Count how many lines in the material below contain the word "first". Reply with the number alone.

▸ Data for this exercise:
┌──
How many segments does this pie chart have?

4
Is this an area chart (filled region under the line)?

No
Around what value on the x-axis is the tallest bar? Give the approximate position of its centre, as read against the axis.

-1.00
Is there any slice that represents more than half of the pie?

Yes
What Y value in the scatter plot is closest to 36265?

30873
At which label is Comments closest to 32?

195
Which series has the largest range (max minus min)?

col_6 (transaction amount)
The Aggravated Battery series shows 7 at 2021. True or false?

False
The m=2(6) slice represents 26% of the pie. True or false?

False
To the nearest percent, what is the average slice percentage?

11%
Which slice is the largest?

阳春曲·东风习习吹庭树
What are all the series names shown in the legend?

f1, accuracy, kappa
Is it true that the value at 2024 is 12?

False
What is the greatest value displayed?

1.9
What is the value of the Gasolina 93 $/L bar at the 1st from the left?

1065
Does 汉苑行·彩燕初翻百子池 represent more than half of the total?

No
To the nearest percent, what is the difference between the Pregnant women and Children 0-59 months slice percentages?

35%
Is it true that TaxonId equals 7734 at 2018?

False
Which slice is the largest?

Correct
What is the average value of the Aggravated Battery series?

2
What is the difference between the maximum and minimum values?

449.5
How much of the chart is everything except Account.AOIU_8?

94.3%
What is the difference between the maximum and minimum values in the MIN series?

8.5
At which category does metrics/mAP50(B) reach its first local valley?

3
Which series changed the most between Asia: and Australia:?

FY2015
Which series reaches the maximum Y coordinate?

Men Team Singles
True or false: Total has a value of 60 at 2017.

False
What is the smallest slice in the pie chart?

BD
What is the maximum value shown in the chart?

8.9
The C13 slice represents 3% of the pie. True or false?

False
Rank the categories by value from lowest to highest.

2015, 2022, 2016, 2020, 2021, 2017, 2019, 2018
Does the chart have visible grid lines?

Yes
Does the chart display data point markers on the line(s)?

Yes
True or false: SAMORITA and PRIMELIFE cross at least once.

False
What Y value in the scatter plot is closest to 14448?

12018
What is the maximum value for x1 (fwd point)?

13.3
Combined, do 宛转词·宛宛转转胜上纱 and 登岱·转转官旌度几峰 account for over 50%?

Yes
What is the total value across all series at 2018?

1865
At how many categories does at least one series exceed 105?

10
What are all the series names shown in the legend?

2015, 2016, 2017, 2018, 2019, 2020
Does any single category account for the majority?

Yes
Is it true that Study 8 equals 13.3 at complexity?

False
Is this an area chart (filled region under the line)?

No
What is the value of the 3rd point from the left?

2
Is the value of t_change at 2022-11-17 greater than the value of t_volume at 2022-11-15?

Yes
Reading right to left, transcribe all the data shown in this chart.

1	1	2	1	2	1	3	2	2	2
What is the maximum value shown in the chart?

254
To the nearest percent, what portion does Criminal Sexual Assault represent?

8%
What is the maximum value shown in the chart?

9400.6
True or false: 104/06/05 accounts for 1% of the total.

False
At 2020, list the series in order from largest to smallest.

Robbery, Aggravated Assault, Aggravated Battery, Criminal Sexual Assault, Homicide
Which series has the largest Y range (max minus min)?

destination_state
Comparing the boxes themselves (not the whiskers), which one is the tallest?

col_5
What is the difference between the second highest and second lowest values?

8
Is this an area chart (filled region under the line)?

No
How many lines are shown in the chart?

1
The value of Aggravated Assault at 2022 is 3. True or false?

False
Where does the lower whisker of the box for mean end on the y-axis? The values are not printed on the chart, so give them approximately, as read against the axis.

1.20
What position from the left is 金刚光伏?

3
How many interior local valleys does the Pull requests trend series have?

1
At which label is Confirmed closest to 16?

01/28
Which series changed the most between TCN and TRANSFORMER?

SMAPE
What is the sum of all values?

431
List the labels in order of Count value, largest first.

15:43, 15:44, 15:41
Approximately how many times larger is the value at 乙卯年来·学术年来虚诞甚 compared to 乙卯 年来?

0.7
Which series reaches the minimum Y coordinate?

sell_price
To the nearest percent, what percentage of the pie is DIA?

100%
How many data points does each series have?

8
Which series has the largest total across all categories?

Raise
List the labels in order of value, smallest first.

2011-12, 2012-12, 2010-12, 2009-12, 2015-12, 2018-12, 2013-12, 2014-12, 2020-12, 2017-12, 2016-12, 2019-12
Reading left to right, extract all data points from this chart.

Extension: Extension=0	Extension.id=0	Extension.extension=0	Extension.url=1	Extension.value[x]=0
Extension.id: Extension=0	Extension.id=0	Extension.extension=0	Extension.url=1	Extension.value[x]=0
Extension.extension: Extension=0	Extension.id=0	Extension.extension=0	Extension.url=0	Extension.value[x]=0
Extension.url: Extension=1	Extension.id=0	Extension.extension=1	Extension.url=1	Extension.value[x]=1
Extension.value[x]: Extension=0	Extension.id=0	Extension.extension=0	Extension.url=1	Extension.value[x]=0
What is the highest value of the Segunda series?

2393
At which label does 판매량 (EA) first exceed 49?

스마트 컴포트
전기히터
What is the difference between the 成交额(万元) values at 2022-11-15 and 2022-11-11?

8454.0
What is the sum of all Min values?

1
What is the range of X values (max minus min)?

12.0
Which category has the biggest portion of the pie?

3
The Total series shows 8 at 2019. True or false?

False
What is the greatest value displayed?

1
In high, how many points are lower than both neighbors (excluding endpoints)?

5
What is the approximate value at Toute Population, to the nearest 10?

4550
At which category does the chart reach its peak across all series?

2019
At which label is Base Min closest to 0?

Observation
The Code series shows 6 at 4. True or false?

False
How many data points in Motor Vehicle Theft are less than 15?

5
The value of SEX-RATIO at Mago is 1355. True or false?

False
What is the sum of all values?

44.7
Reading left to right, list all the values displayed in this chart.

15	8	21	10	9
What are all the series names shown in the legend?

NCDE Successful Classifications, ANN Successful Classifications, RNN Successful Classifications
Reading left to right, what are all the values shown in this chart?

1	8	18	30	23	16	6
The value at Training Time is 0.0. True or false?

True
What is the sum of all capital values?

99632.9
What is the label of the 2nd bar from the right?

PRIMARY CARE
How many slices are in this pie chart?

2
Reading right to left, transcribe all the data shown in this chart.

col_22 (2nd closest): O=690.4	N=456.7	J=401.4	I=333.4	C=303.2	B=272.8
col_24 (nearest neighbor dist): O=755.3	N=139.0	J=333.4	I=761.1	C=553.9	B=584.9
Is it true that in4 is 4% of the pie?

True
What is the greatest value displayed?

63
└──
▸ Exercise result:
4